[Saved entries]
--- START ---
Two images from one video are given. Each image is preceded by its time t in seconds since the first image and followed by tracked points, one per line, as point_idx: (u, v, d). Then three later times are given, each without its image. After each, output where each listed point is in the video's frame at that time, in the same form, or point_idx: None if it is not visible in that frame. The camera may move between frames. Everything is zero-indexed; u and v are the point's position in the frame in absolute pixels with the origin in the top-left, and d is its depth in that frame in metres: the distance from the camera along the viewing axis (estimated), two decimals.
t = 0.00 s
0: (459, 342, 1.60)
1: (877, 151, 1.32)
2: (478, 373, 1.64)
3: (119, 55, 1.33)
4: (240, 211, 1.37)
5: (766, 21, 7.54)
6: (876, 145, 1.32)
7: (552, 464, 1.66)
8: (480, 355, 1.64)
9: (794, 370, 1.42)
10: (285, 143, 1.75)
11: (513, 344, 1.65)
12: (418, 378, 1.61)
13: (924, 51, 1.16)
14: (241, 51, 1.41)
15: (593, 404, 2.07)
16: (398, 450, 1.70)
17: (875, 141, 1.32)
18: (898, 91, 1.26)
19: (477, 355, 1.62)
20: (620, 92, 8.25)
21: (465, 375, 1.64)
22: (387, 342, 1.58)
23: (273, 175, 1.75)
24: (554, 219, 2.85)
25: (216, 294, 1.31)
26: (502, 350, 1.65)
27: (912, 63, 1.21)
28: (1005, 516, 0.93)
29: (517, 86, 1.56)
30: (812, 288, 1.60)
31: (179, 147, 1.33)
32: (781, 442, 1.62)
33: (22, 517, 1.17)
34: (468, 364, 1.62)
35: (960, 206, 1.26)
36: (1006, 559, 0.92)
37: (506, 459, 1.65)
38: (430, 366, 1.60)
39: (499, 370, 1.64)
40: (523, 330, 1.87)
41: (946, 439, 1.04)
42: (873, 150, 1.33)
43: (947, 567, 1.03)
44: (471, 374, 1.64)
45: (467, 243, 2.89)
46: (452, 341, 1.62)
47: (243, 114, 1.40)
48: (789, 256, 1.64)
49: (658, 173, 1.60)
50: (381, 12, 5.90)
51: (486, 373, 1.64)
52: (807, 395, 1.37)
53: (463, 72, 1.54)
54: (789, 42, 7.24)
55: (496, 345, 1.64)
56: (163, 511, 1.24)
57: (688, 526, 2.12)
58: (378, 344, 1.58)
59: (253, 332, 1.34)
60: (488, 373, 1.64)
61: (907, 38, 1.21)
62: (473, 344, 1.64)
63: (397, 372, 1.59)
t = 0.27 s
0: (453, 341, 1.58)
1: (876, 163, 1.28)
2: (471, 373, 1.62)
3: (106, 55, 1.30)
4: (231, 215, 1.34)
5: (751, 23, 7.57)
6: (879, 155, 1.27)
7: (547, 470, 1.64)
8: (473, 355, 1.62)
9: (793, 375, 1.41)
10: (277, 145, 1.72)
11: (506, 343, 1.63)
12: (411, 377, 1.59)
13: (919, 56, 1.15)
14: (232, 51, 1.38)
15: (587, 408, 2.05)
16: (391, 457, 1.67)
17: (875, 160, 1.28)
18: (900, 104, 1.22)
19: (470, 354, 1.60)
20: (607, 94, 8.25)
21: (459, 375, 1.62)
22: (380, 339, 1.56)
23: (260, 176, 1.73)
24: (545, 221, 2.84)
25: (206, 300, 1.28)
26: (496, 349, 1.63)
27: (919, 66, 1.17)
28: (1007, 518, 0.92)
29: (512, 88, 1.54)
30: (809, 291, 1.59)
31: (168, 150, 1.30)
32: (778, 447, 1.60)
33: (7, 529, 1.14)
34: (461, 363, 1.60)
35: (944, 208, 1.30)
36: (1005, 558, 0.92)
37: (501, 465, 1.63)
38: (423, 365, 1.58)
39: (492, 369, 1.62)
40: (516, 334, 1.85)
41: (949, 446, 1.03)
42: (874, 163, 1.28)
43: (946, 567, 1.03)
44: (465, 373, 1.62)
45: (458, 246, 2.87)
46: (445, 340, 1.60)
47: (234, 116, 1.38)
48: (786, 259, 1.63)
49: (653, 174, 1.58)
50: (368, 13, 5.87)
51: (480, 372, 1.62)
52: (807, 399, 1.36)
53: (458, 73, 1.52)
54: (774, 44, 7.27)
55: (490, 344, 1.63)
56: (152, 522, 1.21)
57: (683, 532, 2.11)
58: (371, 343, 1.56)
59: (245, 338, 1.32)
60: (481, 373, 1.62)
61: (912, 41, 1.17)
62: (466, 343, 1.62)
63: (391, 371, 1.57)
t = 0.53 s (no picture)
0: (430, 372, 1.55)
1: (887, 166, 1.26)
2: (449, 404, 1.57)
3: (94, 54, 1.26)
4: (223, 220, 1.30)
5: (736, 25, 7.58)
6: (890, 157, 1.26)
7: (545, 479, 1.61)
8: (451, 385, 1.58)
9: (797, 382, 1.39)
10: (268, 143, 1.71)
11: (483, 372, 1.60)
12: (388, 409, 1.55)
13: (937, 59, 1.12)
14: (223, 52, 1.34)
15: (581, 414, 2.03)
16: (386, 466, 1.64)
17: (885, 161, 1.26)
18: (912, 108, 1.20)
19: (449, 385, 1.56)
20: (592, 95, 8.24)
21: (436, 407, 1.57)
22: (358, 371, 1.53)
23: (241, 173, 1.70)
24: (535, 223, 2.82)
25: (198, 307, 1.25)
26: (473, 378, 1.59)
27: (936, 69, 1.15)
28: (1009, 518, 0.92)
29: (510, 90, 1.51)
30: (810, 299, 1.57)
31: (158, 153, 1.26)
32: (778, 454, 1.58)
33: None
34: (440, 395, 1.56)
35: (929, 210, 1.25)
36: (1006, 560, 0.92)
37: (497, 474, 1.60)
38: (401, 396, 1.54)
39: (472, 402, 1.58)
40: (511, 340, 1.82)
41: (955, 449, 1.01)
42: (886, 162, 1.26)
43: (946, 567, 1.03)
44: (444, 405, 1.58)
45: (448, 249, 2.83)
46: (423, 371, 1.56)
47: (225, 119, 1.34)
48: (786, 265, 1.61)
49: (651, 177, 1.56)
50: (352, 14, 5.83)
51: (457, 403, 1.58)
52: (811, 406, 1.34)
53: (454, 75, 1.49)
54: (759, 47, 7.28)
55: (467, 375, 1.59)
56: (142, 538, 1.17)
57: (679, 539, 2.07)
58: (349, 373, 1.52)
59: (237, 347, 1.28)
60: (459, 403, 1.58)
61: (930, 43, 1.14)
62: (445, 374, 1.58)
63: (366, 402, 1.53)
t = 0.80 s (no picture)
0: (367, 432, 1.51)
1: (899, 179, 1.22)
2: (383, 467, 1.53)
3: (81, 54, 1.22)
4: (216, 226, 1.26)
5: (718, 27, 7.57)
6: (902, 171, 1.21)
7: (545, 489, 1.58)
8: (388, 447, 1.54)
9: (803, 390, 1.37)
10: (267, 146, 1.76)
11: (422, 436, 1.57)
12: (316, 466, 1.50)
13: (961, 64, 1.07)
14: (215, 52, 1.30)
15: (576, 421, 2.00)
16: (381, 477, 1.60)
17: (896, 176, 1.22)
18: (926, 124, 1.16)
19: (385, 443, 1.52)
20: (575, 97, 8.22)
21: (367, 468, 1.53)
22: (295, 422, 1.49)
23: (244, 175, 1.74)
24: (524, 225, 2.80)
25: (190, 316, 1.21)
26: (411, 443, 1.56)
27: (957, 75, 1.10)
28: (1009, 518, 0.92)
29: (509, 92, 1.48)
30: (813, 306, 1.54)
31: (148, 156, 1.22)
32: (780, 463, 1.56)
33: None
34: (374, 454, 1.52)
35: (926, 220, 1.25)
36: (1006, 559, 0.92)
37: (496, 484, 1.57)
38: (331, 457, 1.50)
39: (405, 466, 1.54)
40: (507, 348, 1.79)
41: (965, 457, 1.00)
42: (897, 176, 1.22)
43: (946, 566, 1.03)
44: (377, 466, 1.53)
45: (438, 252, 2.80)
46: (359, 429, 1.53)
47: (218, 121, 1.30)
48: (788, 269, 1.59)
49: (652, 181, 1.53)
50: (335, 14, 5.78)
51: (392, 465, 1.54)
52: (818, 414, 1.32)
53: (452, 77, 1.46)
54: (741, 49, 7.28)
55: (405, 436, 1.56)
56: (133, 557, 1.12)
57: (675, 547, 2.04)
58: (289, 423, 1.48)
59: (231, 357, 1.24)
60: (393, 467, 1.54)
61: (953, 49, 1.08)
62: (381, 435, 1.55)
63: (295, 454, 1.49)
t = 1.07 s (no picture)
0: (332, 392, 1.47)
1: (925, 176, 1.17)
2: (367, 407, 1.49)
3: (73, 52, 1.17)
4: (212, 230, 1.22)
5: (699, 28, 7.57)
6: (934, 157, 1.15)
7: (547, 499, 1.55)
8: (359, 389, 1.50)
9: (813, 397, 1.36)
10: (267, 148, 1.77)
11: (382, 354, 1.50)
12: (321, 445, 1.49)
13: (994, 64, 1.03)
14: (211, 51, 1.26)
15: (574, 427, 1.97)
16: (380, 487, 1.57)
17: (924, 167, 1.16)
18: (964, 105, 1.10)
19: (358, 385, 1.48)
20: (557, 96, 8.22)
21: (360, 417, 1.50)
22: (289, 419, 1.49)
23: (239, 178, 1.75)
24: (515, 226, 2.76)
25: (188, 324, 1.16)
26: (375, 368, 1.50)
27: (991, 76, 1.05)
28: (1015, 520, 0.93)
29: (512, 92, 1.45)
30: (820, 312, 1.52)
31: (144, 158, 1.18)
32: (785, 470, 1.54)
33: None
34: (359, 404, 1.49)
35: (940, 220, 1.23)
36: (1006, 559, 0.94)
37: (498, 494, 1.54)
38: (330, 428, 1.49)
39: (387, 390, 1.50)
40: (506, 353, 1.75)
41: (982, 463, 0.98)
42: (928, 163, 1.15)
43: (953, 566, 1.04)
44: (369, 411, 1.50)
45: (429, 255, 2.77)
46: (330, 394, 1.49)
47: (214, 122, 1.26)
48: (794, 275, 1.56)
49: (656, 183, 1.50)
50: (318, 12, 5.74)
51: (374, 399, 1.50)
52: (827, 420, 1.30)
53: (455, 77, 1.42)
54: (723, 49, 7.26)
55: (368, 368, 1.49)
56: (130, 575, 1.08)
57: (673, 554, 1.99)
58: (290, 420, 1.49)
--- END ---
• **GOAL OF THE EXERCISE**
Exact duplication is required for the lines above, from the line that contains "40: (523, 330, 1.87)" to the line that contains "9: (793, 375, 1.41)", inclusive; omit all others.

• **YOUR SOLUTION**
40: (523, 330, 1.87)
41: (946, 439, 1.04)
42: (873, 150, 1.33)
43: (947, 567, 1.03)
44: (471, 374, 1.64)
45: (467, 243, 2.89)
46: (452, 341, 1.62)
47: (243, 114, 1.40)
48: (789, 256, 1.64)
49: (658, 173, 1.60)
50: (381, 12, 5.90)
51: (486, 373, 1.64)
52: (807, 395, 1.37)
53: (463, 72, 1.54)
54: (789, 42, 7.24)
55: (496, 345, 1.64)
56: (163, 511, 1.24)
57: (688, 526, 2.12)
58: (378, 344, 1.58)
59: (253, 332, 1.34)
60: (488, 373, 1.64)
61: (907, 38, 1.21)
62: (473, 344, 1.64)
63: (397, 372, 1.59)
t = 0.27 s
0: (453, 341, 1.58)
1: (876, 163, 1.28)
2: (471, 373, 1.62)
3: (106, 55, 1.30)
4: (231, 215, 1.34)
5: (751, 23, 7.57)
6: (879, 155, 1.27)
7: (547, 470, 1.64)
8: (473, 355, 1.62)
9: (793, 375, 1.41)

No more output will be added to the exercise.